The next tributary is the Meers Brook, culverted for its last section under the suburban district of Meersbrook. Just below the junction is Heeley Station, built on the site of Heeley Wheel. The mill was demolished and the river was diverted by the railway company. Other sections of the river were also re-aligned in the 1860s to make way for the railway, and the weir at the site of Cooper Wheel, which can be seen from Havelock bridge, was probably built by the Midland Railway, as its orientation changed around that time.

From Granville Square to the Don, the river is almost entirely in culverts. The Midland Railway bought the water rights to allow them to build their station over the river. The site of Pond Tilt is now occupied by the station forecourt, and the goods yard covered its dam. The owners of Pond Forge vacated their site soon after the station was built, but attempted to get compensation for loss of water power as a result of the work.

At Granville Square, a large screen prevents debris from entering the culverts.
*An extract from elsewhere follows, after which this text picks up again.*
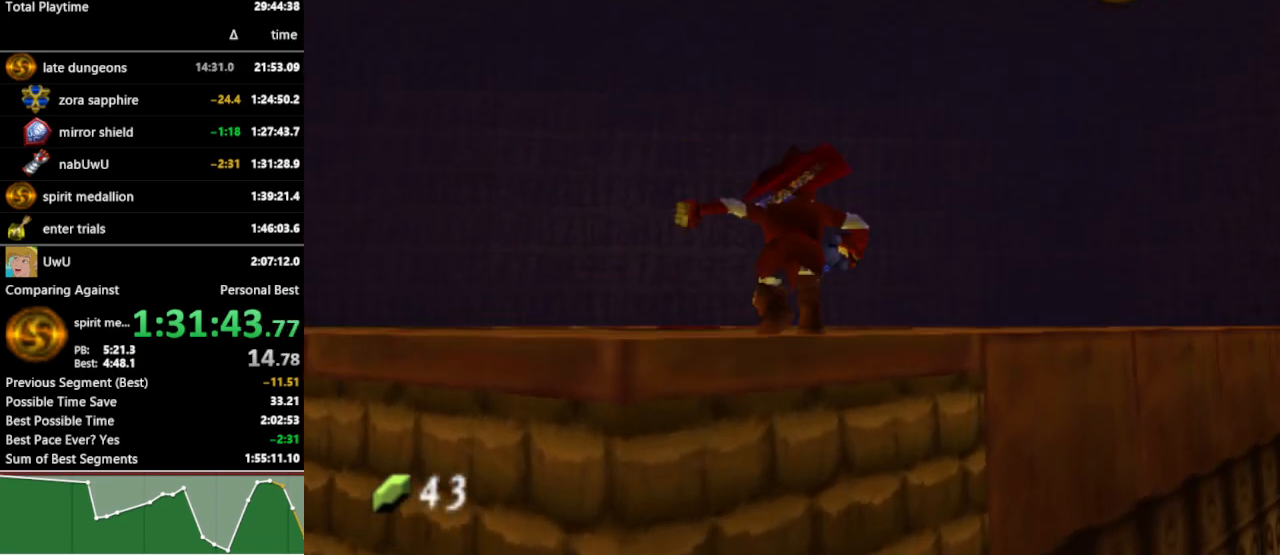
{"buttons": [], "left_stick": "up", "right_stick": "center", "events": []}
Serious flooding in 1990 led to the construction of the first screen, and it was then refurbished in 2010, so that it could be continuously monitored by the Environment Agency. The Sheaf Screen was replaced by a larger, automated version in 2020.
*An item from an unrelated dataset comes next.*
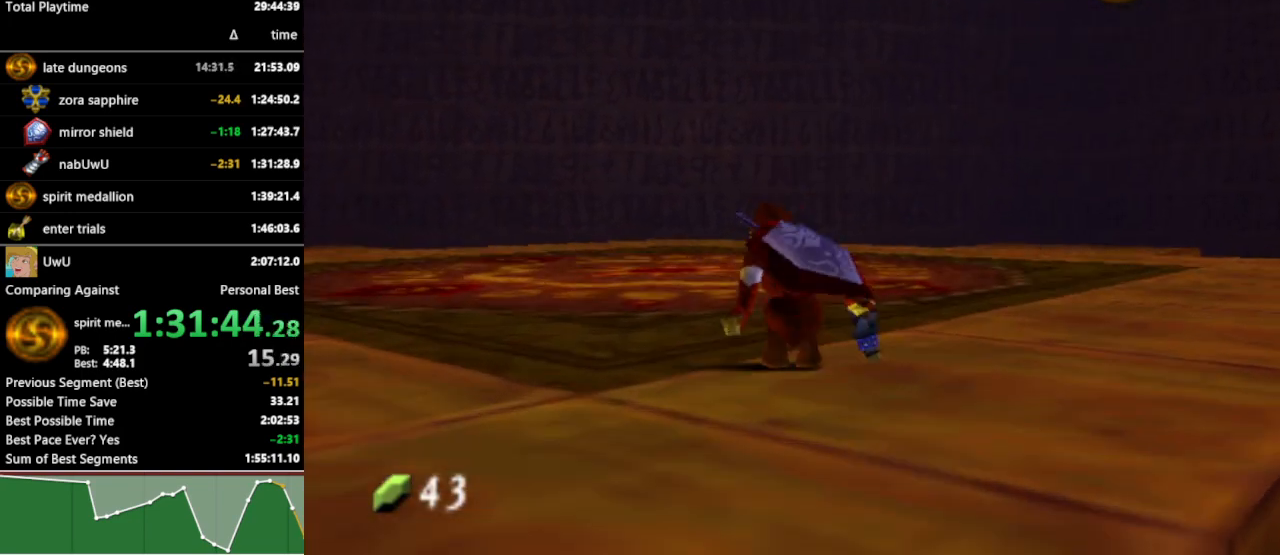
{"buttons": [], "left_stick": "up", "right_stick": "center", "events": [[33, "A", "down"], [133, "A", "up"]]}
The river continues below ground to the edge of the station, where it is joined underground by the Porter Brook, which emerges from its own culvert to flow beside the station car park before passing under the station from the west. The two rivers meet under platform 5a, originally under a wooden access cover but the Sheaf & Porter Rivers Trust replaced this with a lightwell and information signs in 2026.
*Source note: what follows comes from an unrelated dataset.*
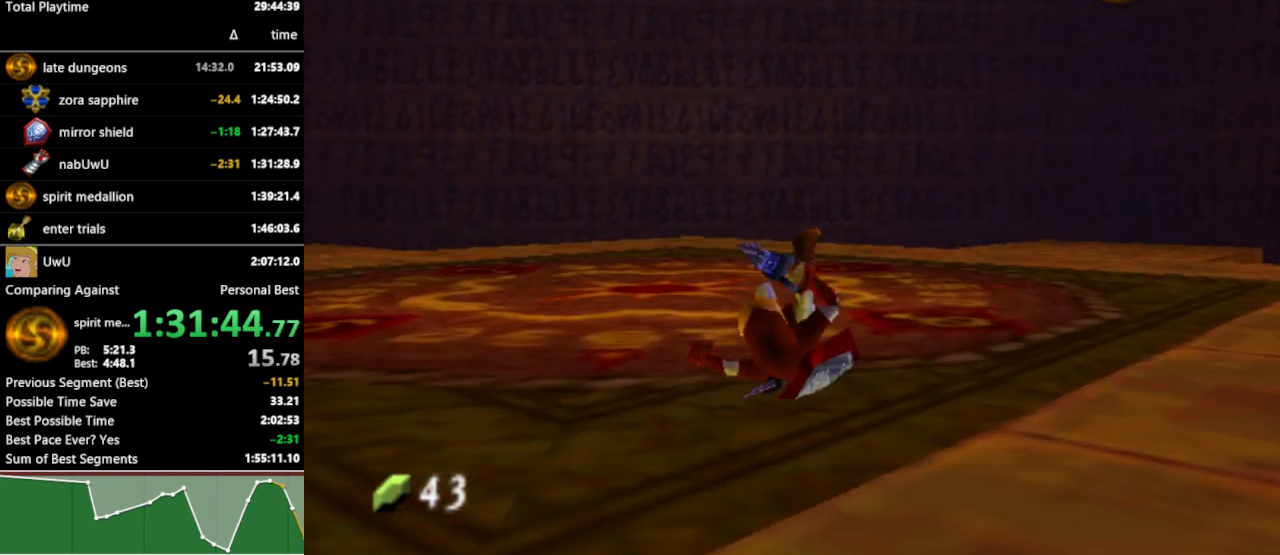
{"buttons": [], "left_stick": "up", "right_stick": "center", "events": []}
The river surfaces briefly by Pond Hill, before passing under the Ponds Forge district. It flows through a series of huge tunnels. A decaying concrete section of culvert follows until the Sheaf joins the Don under Castlegate bridge, opposite Blonk Street bridge, named after Benjamin Blonk, who was the tenant of Castle Orchards Wheel from the 1750s to the 1770s.

==Water quality==
The Environment Agency measure water quality of the river systems in England. Each is given an overall ecological status, which may be one of five levels: high, good, moderate, poor and bad. There are several components that are used to determine this, including biological status, which looks at the quantity and varieties of invertebrates, angiosperms and fish. Chemical status, which compares the concentrations of various chemicals against known safe concentrations, is rated good or fail.

The water quality of the Sheaf was as follows in 2019:

| Section | Ecological Status | Chemical Status | Length | Catchment | Channel |
|---|---|---|---|---|---|
| Sheaf from Source to River Don | Moderate | Fail | 18.4 miles (29.6 km) | 20.33 square miles (52.7 km^{2}) | heavily modified |

The river is only rated moderate for ecological status due to the fact that the channel has been heavily modified by human activity. Like most rivers in the UK, the chemical status changed from good to fail in 2019, due to the presence of polybrominated diphenyl ethers, perfluorooctane sulphonate and mercury compounds, none of which had previously been included in the assessment.

== Future ==
Sheffield City Council, the Environment Agency and Sheaf & Porter Rivers Trust worked on a vision for the former Castle Market site. This involves removing the structurally decaying concrete culvert at the end of the River Sheaf, daylighting the section and replacing it with a new city centre park. Construction to deculvert the Sheaf and create the new park began in February 2024 and is due to be completed in 2026. The Sheaf & Porter Rivers Trust are also campaigning for improvements to the River Sheaf Walk and Cycleway. This follows the course of the river for much of its length, but there are some significant gaps, and the Trust is working to ensure that the routes for the missing links are protected in the planning process.

In September 2014, Sheffield City Council announced plans for flood defences on the River Sheaf and its tributaries costing £12 million.